The Remembering Stone
The Remembering Stone
One young girl.
One perfectly round stone.
A host of memories.
When Alice takes a round, flat stone to school for Show and Share, she finds it does not engage her classmates right away. Not like Zoe’s book about dinosaurs, or Sarah’s new boots, or Liam’s stories about his baby cousin.
So Alice told her class what made her stone so special.
It was perfectly round so you could use it to trace circles.
Sometimes she could trick her dad into thinking it was a quarter.
It was also how Alice remembered her grandpa.
Alice tells the children how her grandfather had taught her how to skip stones across the water. He showed her what kind of perfectly-shaped stone she needed to make the most splashes across the surface of the water before it would sink. One particular black stone he found for her was so perfect she did not want to use it right away, and so she decided to save it “for next time”. Unfortunately, next time never came, as Grandpa got sick and died.
The story makes the class silent and thoughtful, and the teacher thanks Alice for sharing it. At recess, everyone wants to have a look at Alice’s special stone, but, somehow, by the time they get to the playground, it has been lost. Did it fall out on the stairs, or when Alice was swinging on the monkey bars? The girls and boys join in the search, and everyone comes up with a stone that is not Alice’s perfect stone. That one seems to be gone forever.
That day Alice walked home with her pockets full of stones.
When she got home, she laid them on the floor and looked
at every one.They were all different shapes and sizes. Some were smooth
and some were bumpy. There were grey stones and brown
stones and one that was speckled. Each one reminded Alice
of how her friends had tried to help that day.
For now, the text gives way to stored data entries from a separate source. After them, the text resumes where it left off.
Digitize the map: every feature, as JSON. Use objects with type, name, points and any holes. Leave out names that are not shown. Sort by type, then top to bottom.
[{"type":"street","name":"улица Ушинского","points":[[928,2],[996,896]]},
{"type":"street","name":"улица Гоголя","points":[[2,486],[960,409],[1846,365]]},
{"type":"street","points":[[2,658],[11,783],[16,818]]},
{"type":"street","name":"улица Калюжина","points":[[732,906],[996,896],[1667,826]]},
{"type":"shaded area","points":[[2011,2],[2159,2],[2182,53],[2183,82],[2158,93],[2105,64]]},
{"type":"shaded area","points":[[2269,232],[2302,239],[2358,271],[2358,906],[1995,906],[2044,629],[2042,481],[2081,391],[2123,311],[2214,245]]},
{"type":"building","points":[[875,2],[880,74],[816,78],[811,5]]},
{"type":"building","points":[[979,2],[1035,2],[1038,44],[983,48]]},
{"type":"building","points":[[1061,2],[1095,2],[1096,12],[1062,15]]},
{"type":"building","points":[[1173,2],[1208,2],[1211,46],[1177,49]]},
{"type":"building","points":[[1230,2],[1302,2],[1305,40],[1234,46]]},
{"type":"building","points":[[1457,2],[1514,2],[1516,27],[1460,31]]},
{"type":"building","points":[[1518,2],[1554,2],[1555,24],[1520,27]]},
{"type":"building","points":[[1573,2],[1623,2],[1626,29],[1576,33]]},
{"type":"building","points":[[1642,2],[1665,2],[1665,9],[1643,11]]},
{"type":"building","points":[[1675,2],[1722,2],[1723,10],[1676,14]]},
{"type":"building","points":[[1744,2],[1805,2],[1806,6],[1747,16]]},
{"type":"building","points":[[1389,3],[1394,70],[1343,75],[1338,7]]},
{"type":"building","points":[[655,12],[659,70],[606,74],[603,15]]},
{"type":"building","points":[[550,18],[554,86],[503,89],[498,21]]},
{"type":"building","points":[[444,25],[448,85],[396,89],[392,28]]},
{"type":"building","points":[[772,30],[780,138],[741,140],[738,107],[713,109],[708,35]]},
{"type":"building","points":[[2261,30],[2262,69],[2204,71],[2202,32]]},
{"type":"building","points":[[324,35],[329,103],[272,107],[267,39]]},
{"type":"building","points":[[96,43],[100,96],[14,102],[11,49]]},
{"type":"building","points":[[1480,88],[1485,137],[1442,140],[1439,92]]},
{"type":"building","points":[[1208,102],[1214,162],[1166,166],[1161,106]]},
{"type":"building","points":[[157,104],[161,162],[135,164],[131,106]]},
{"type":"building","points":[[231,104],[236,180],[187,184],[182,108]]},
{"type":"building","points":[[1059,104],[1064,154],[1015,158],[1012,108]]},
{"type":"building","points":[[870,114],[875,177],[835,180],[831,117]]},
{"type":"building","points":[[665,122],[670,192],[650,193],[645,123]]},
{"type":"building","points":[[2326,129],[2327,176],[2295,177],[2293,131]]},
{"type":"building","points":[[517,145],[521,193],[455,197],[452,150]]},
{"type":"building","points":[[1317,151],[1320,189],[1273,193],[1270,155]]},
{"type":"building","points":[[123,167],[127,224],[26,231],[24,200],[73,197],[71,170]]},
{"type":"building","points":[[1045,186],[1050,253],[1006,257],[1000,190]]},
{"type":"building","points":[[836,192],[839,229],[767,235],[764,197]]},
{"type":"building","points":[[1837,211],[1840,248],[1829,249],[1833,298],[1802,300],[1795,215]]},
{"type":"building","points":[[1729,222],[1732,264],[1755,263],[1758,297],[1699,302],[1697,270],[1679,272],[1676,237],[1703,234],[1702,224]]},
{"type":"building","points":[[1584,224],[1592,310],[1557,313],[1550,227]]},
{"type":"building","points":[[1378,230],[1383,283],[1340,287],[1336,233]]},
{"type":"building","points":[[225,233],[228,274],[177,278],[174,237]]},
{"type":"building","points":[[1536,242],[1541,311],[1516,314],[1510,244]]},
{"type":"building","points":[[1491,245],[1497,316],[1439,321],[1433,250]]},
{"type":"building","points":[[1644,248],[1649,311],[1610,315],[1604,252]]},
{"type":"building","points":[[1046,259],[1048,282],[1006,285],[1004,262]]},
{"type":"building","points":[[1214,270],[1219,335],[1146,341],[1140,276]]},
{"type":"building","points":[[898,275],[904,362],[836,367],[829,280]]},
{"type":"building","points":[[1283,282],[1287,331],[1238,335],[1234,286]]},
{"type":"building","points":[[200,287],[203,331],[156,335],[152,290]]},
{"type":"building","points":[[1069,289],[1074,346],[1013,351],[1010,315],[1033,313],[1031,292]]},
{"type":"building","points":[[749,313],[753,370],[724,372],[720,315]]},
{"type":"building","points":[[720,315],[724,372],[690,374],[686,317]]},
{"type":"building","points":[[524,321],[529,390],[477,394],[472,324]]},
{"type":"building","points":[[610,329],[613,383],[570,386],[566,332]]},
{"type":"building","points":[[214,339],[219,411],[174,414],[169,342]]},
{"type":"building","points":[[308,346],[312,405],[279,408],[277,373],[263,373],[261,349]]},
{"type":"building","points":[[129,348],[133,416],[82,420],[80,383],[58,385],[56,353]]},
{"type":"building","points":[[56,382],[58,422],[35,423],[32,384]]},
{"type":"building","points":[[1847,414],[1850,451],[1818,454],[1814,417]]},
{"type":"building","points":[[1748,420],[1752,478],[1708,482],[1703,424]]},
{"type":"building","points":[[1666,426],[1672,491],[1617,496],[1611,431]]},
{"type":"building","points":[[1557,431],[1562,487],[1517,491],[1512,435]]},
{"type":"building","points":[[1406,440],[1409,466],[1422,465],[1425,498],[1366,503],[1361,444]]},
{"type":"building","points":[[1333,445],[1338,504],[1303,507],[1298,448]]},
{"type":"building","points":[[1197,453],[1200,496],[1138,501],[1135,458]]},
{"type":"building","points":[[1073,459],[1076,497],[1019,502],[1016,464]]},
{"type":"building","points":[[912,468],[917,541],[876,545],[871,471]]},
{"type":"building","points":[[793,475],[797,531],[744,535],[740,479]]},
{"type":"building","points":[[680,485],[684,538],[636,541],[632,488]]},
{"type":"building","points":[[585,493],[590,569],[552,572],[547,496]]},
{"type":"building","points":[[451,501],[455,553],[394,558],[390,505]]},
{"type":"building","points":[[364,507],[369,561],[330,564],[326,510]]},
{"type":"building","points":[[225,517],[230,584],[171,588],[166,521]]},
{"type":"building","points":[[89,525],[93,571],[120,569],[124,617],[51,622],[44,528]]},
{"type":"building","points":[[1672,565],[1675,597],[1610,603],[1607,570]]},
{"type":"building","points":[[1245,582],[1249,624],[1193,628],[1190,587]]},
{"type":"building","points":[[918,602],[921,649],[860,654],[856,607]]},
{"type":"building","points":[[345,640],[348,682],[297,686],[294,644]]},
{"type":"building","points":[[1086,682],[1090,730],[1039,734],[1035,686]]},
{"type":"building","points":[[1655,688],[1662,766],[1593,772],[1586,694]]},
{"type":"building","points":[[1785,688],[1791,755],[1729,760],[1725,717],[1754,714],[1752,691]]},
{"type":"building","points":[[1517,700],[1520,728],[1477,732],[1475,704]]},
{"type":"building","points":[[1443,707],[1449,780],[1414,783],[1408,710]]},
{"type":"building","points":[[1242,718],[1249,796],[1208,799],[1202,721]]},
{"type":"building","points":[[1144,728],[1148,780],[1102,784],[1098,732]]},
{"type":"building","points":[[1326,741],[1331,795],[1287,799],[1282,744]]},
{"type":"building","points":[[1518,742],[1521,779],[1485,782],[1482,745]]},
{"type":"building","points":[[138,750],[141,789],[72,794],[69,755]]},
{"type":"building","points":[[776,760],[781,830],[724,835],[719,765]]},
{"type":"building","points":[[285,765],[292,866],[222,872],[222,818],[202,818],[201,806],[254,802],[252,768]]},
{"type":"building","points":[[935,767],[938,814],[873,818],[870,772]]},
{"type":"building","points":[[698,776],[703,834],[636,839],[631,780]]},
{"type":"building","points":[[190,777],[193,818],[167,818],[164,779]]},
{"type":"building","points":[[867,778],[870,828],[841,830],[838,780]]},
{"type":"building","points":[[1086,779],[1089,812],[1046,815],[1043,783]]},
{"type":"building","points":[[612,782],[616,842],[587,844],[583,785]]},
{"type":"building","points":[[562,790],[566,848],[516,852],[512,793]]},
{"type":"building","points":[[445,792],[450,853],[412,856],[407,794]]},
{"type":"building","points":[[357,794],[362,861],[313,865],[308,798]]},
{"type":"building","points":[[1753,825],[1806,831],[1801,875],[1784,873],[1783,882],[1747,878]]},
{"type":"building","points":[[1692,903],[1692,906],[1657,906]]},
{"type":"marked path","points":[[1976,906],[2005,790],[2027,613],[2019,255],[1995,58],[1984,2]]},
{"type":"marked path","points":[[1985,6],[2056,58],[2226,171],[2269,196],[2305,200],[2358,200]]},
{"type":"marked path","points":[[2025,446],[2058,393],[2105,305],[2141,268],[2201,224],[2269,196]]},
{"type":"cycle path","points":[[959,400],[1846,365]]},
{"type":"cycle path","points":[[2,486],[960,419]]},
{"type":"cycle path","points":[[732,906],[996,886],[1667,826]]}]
Alice and Dad take the collection down to the water’s edge and test them all as skipping stones. When they don’t work well, she collects more and keeps on trying. She is reminded of Grandpa all over again.
The Remembering Stone is a quiet story about a child’s personal journey through grief. The classroom provides a calm venue for Alice to share her memories, and the teacher, Mr. Hawkins, has obviously created a caring atmosphere among his students. The loss of the stone and the subsequent search do not feel like high drama but rather determination to solve a problem.
The illustrations, executed by the author, match the muted feeling of the story with their soft palette of tans and greys, relieved by the occasional note of terra cotta red. Simple, solid human figures are painted in acrylic gouache, with detail added by means of soft pencil outlines. The somewhat bland facial expressions are relieved in the low moments, such as when Alice is walking home at the end of the day without her special stone. There is also a lovely image at Grandpa’s wake where the adults are gathered quietly chatting on the left-hand page of the spread as a downcast Alice sits on the couch cuddling her dog on the right.
Sookocheff has illustrated the “Buddy and Earl” easy chapter book series by Maureen Fergus, as well as several of her own picture books (Solutions for Cold Feet and Other Problems; Lost Things). With The Remembering Stone, she has provided a good resource for public and school libraries looking for a book on childhood loss, one to be shared with a group or an individual child.
Ellen Heaney is a retired children’s librarian living in Coquitlam, British Columbia.